_PROBLEM DESCRIPTION_
Set every record down verbatim and omit the pictures.

(Code change snippets)
────

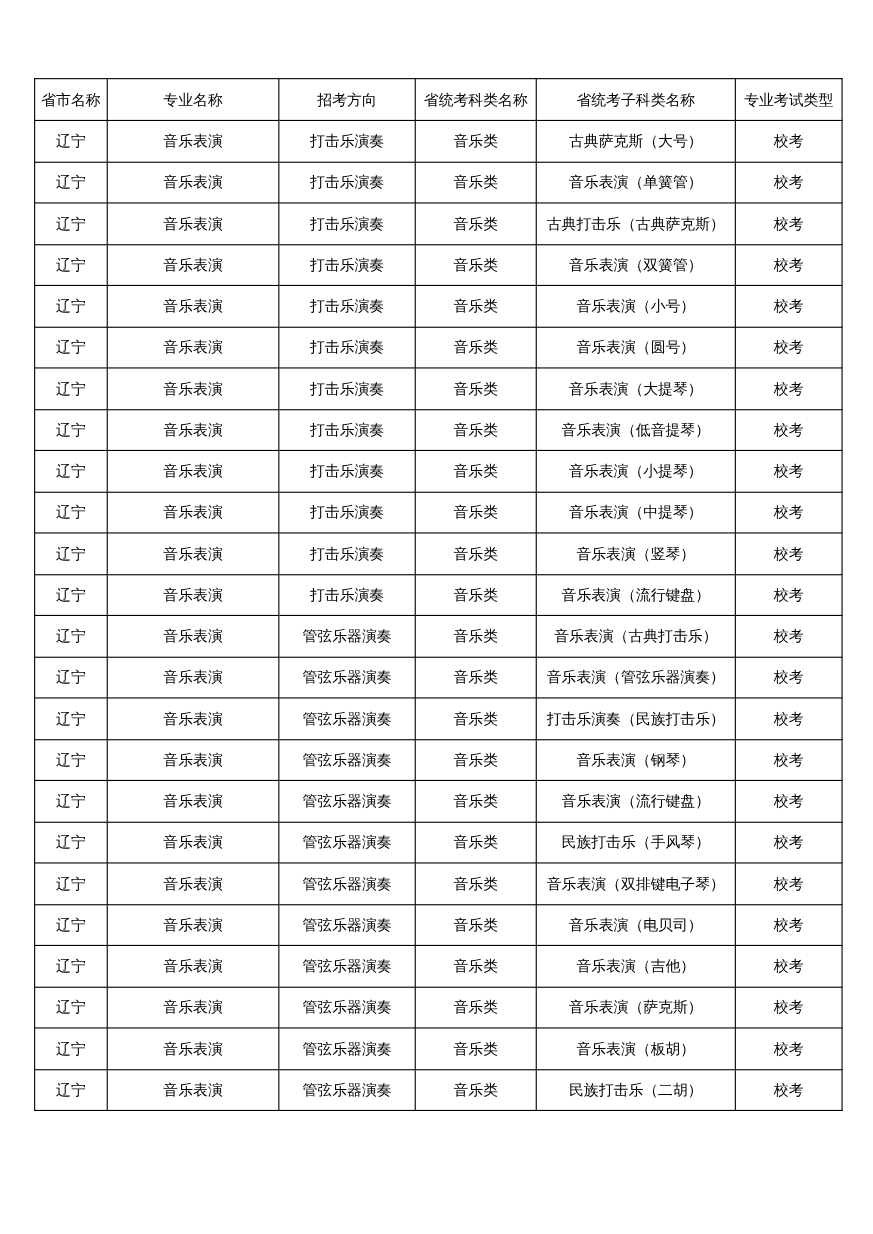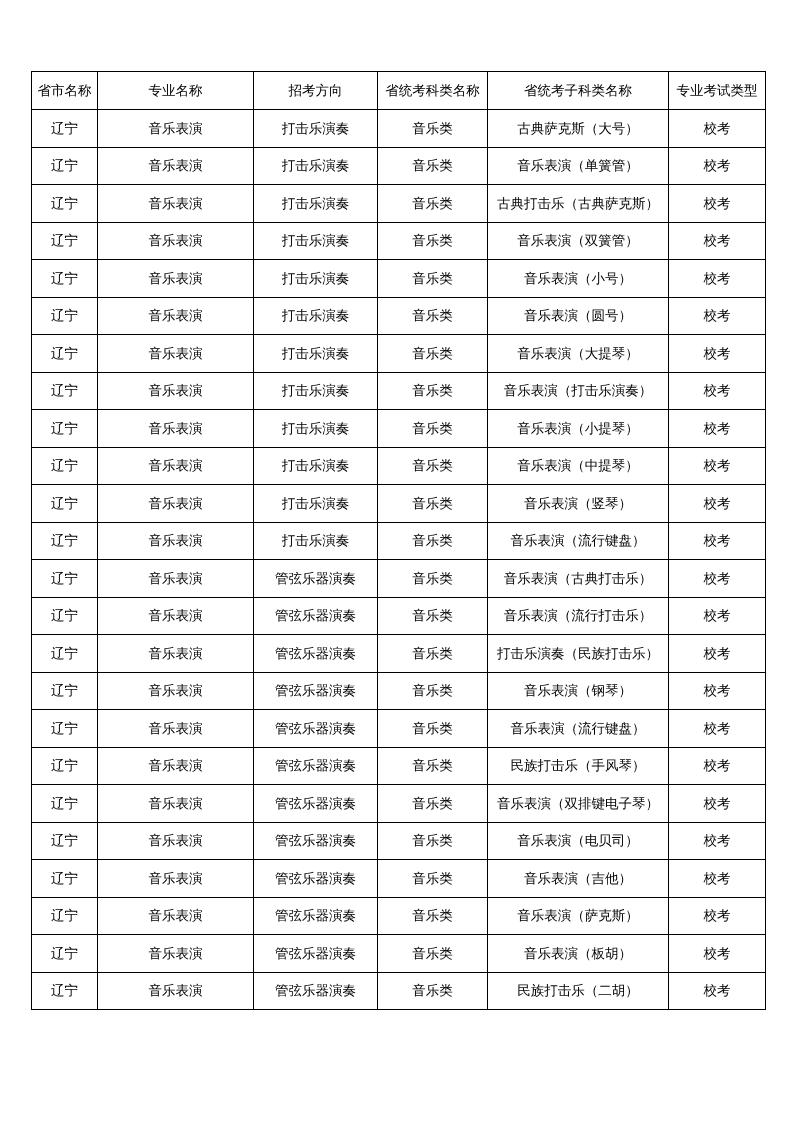--- a/index.html
+++ b/index.html
@@ -130,21 +130,21 @@
           <td>打击乐演奏</td>
           <td>音乐类</td>
           <td>音乐表演（大提琴）</td>
           <td>校考</td>
         </tr>
         <tr>
           <td>辽宁</td>
           <td>音乐表演</td>
           <td>打击乐演奏</td>
           <td>音乐类</td>
-          <td>音乐表演（打击乐演奏）</td>
+          <td>音乐表演（低音提琴）</td>
           <td>校考</td>
         </tr>
         <tr>
           <td>辽宁</td>
           <td>音乐表演</td>
           <td>打击乐演奏</td>
           <td>音乐类</td>
           <td>音乐表演（小提琴）</td>
           <td>校考</td>
         </tr>
@@ -178,21 +178,21 @@
           <td>管弦乐器演奏</td>
           <td>音乐类</td>
           <td>音乐表演（古典打击乐）</td>
           <td>校考</td>
         </tr>
         <tr>
           <td>辽宁</td>
           <td>音乐表演</td>
           <td>管弦乐器演奏</td>
           <td>音乐类</td>
-          <td>音乐表演（流行打击乐）</td>
+          <td>音乐表演（管弦乐器演奏）</td>
           <td>校考</td>
         </tr>
         <tr>
           <td>辽宁</td>
           <td>音乐表演</td>
           <td>管弦乐器演奏</td>
           <td>音乐类</td>
           <td>打击乐演奏（民族打击乐）</td>
           <td>校考</td>
         </tr>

────

_SOLUTION TO THIS TASK_
--- a/index.html
+++ b/index.html
@@ -130,21 +130,21 @@
           <td>打击乐演奏</td>
           <td>音乐类</td>
           <td>音乐表演（大提琴）</td>
           <td>校考</td>
         </tr>
         <tr>
           <td>辽宁</td>
           <td>音乐表演</td>
           <td>打击乐演奏</td>
           <td>音乐类</td>
-          <td>音乐表演（打击乐演奏）</td>
+          <td>音乐表演（低音提琴）</td>
           <td>校考</td>
         </tr>
         <tr>
           <td>辽宁</td>
           <td>音乐表演</td>
           <td>打击乐演奏</td>
           <td>音乐类</td>
           <td>音乐表演（小提琴）</td>
           <td>校考</td>
         </tr>
@@ -178,21 +178,21 @@
           <td>管弦乐器演奏</td>
           <td>音乐类</td>
           <td>音乐表演（古典打击乐）</td>
           <td>校考</td>
         </tr>
         <tr>
           <td>辽宁</td>
           <td>音乐表演</td>
           <td>管弦乐器演奏</td>
           <td>音乐类</td>
-          <td>音乐表演（流行打击乐）</td>
+          <td>音乐表演（管弦乐器演奏）</td>
           <td>校考</td>
         </tr>
         <tr>
           <td>辽宁</td>
           <td>音乐表演</td>
           <td>管弦乐器演奏</td>
           <td>音乐类</td>
           <td>打击乐演奏（民族打击乐）</td>
           <td>校考</td>
         </tr>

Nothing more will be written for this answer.